The 580 ROM (064DC91D) seems to have deeper incompatibilities though. It chimes, but I never hear the speaker pop after several seconds like I do with working ROMs, so it's probably getting hung up somewhere earlier.
 

Arbee

Well-known member
It's based on the detected sound chip. If I change the LC 580 in MAME to have an ASC instead of the chipset-integrated version of the EASC it plays the Mac II startup chime.
 

eharmon

Well-known member
How did you search for the tables? Is there a documented ROM structure anywhere?

Currently I can read and understand the DeclROM parts with my own code, and I see the ROM header with the checksum and version info, but I presume there's a list structure of some sort with the ROM data?
 

Arbee

Well-known member
I searched for the tables mostly by disassembling the machine ID routine in each ROM. The structure is in the SuperMario tree in the file OS/UniversalTables.a. There are multiple versions of the tables, but the newer ones thankfully mostly just add fields rather than changing what existing ones mean.
 

gm_stack

Member
I ended up "borrowing" some of this code to make a Ghidra plugin that uses this info to mark up a ROM file you have loaded into it with symbols, references, labels and comments. It's by no means finished though...

(I'll start a new thread when I've got something decent in Ghidra , not trying to hijack this one!)

 

Arbee

Well-known member
I ended up "borrowing" some of this code to make a Ghidra plugin that uses this info to mark up a ROM file you have loaded into it with symbols, references, labels and comments. It's by no means finished though..
That’s cool. Ghidra is rough for 68k Mac stuff with it not knowing traps aren’t illegal instructions and stuff like that. Plug-ins definitely help a lot though.
 

gm_stack

Member
It doesn't entirely deal properly with the many versions of the Universal info structs over time so some machines show addresses for things they don't have (the IIci shows IOPs, and systems without built-in video show garbage for the frame buffer address).

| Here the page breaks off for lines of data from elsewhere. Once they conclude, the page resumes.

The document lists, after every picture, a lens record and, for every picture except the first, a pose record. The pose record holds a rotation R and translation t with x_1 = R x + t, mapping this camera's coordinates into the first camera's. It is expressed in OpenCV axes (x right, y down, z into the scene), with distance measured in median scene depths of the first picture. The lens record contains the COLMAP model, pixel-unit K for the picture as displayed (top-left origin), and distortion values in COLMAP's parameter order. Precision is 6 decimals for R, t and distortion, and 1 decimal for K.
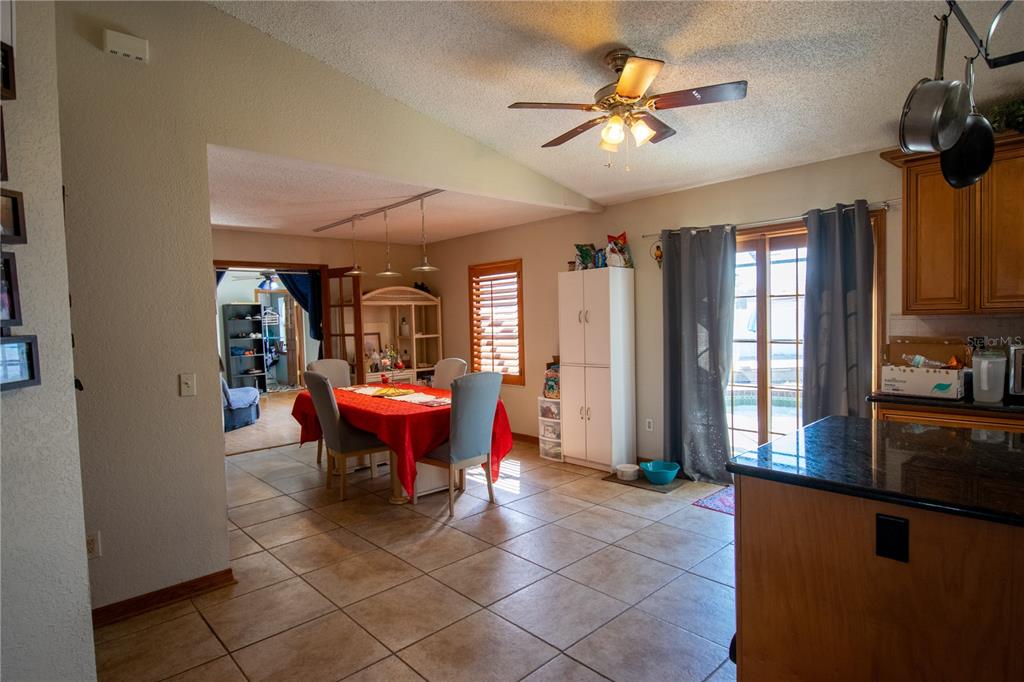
lens RADIAL K [[545.1, 0, 510.9], [0, 545.1, 341.6], [0, 0, 1]] dist [0.018410, -0.019852]
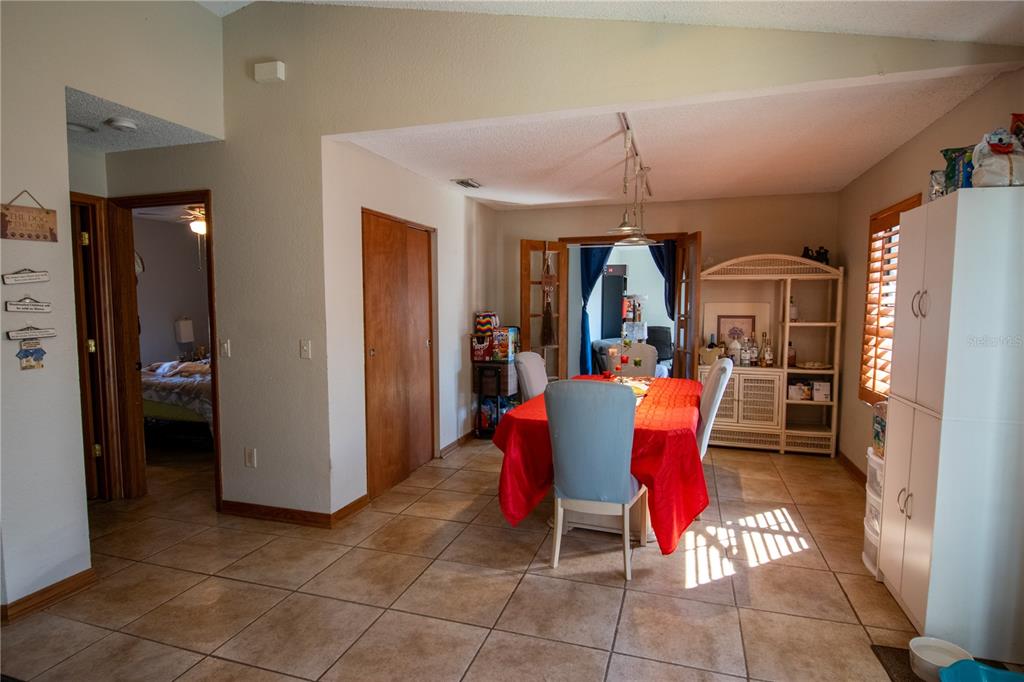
lens RADIAL K [[545.1, 0, 510.5], [0, 545.1, 343.5], [0, 0, 1]] dist [0.018410, -0.019852]
pose [[0.494220, 0.095293, -0.864098, 0.436114], [-0.053260, 0.995426, 0.079314, -0.034510], [0.867704, 0.006823, 0.497034, 0.535032]]
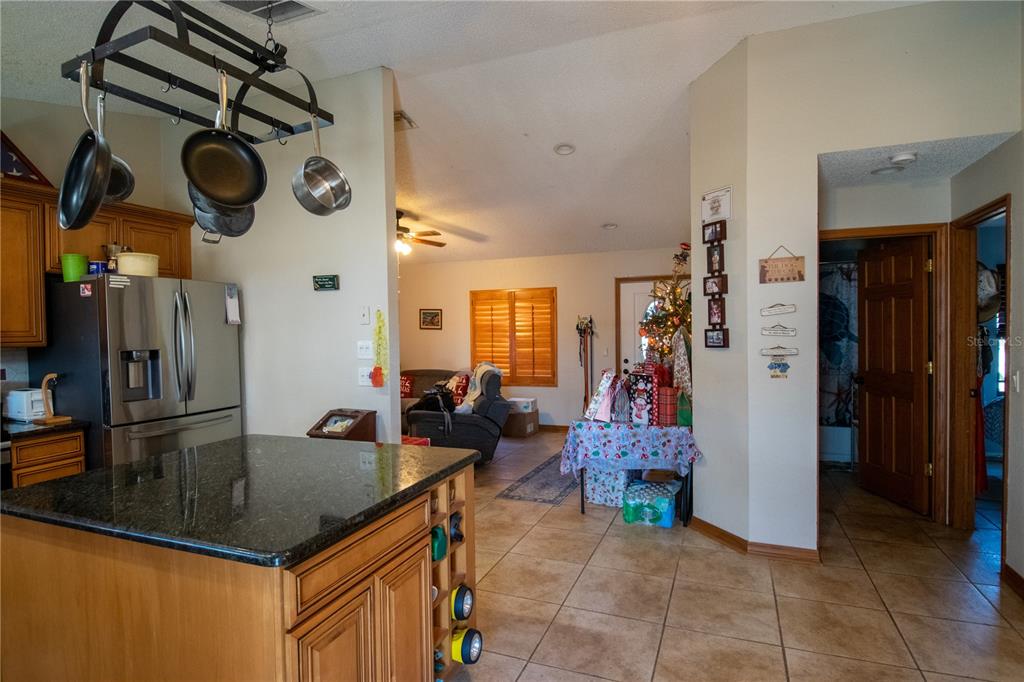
lens RADIAL K [[545.1, 0, 507.9], [0, 545.1, 343.5], [0, 0, 1]] dist [0.018410, -0.019852]
pose [[-0.903236, 0.053332, -0.425817, 0.364772], [0.021773, 0.996665, 0.078645, -0.052985], [0.428591, 0.061764, -0.901385, 0.915475]]
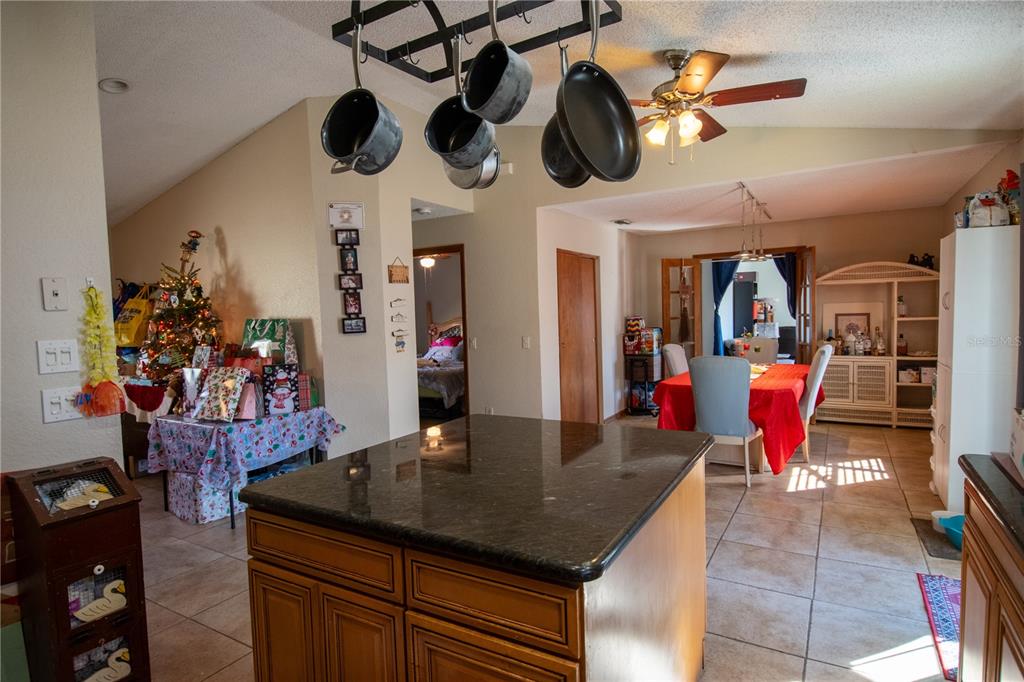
lens RADIAL K [[545.1, 0, 512.6], [0, 545.1, 343.3], [0, 0, 1]] dist [0.018410, -0.019852]
pose [[0.287922, 0.075424, -0.954679, 0.777747], [-0.020378, 0.997151, 0.072633, -0.034823], [0.957437, -0.001458, 0.288639, 0.284166]]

Take a look in the machine-specific info table - read the 32 bit value at 0x18 offset into the table (decimal 24). (and remember which end of the bits is 0 and which is 31... I got that wrong the first time.)

It's a 32 bit field of which addresses in the decoder's base address table are actually valid for that particular machine.

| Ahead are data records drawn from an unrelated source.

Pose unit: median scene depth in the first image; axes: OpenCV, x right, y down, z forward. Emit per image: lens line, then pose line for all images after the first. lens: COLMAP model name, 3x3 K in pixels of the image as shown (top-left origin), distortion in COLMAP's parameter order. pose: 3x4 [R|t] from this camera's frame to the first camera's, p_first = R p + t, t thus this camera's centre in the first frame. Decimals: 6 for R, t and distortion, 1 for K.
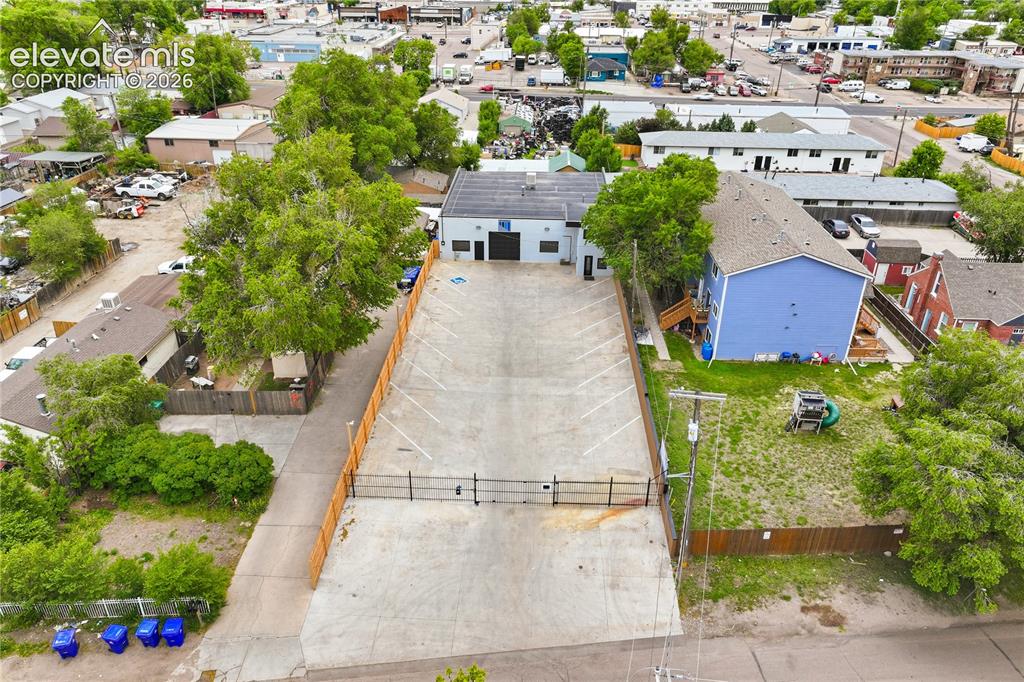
lens RADIAL K [[721.5, 0, 516.3], [0, 721.5, 338.7], [0, 0, 1]] dist [0.002895, 0.009824]
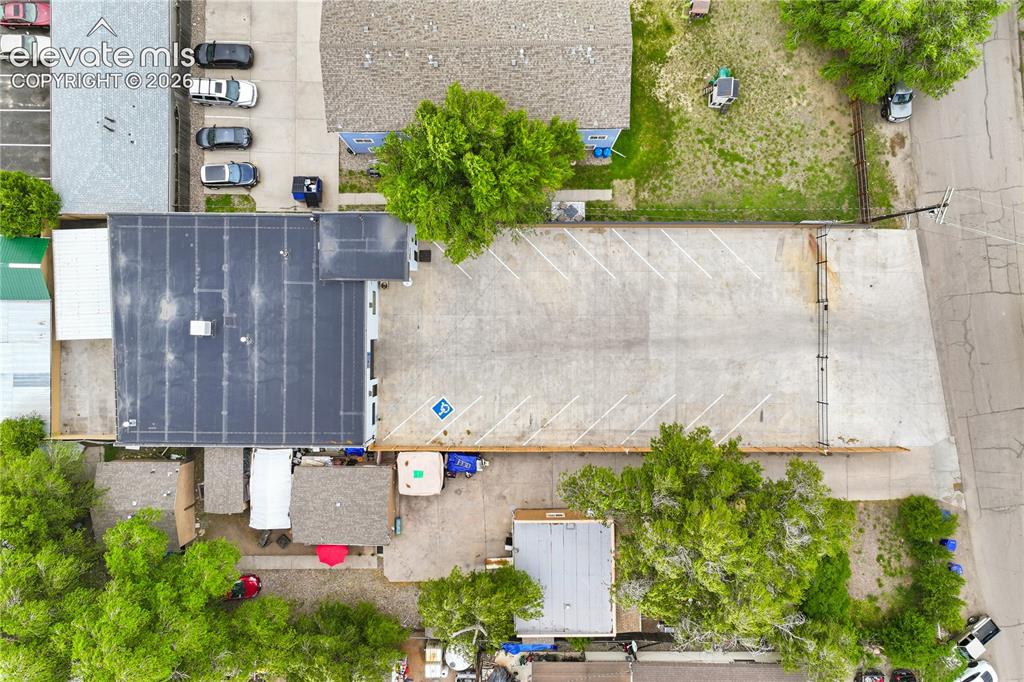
lens RADIAL K [[721.5, 0, 511.6], [0, 721.5, 340.6], [0, 0, 1]] dist [0.002895, 0.009824]
pose [[-0.034764, -0.999282, -0.015045, 0.013883], [0.468548, -0.029594, 0.882942, -0.987207], [-0.882754, 0.023645, 0.469241, 0.643208]]
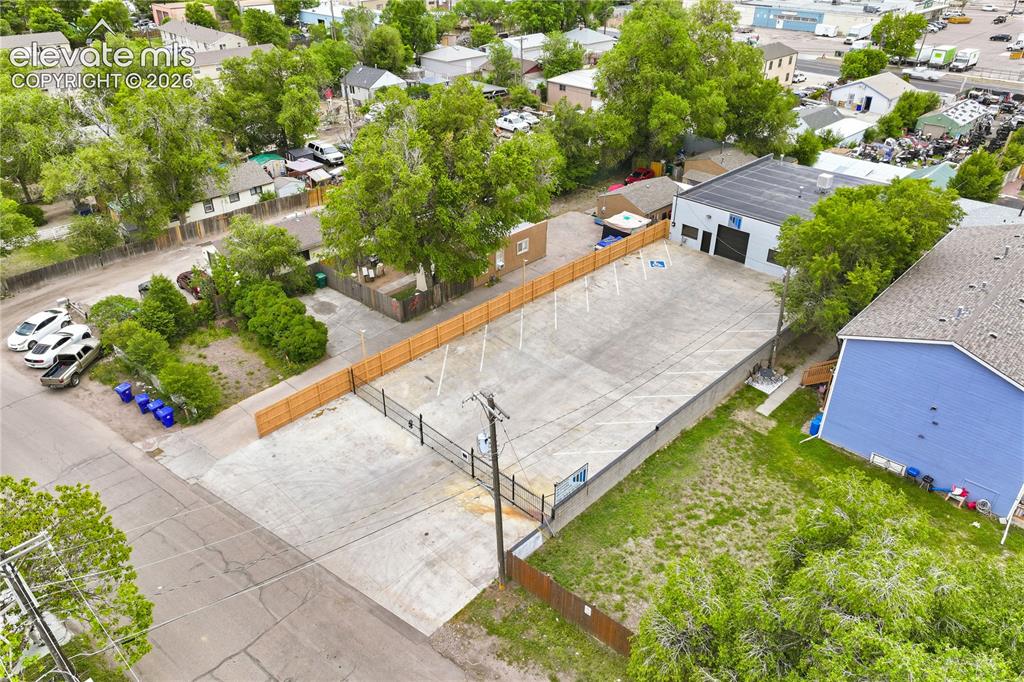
lens RADIAL K [[721.5, 0, 513.2], [0, 721.5, 334.5], [0, 0, 1]] dist [0.002895, 0.009824]
pose [[0.736824, 0.334027, -0.587807, 0.455493], [-0.313094, 0.939164, 0.141220, -0.083662], [0.599219, 0.079985, 0.796580, 0.168105]]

In the ROM which you've called "Quadra 800 and friends (later)" - both the IIci (which has two entries in the list anyway, 0x3718 and 0x3758) and IIsi (0x37d8) point to the same MDU table at 0x3348.

This table defines SWIMIOP at 0x50f1e020 and SCCIOP at 0x50f0c020.

However all of those machines have the bit for that address in that field at 0x18 set to 0.

(There is an entry for the IIfx in this ROM which would have them, and it has addreses defined in the FMC address decoder info table, but it has all the bits in the 0x18 field set to 0 - however I think this ROM probably can't boot that machine anyway. )
 

gm_stack

Member
And with a bit of a further look into what's going on in GetHardwareInfo, there's also a number of functions that determine whether certain bits of hardware are there or not - at the defined addresses, and turn them off if not. So even having the address defined and the bit set is no guarantee.
 

marciot

Well-known member
Can't tell if the dev note means the ROM can be no more than 1MB, or just that it is 1MB (which it is). But the following from the Q900 Dev Note is interesting. The ROM chapter clearly, and repeatedly, seems to state that the Q900 ROM is perfectly able to run older Macs that are supported by the Universal ROM.

View attachment 63088

I recently came across a trove of interesting documents on Internet Archive. One of the documents seems very relevant to this thread. It is an internal document from Apple, published in 1989, documenting an effort to clean up and consolidate the ROM codebase into a single Universal ROM. It's a nice little discussion of what they were working to improve and a nice rundown of issues with prior releases:


Given the date of the document, and the fact that those machines are not mentioned, I suspect the document is talking about work that was being done for the IIci and IIfx.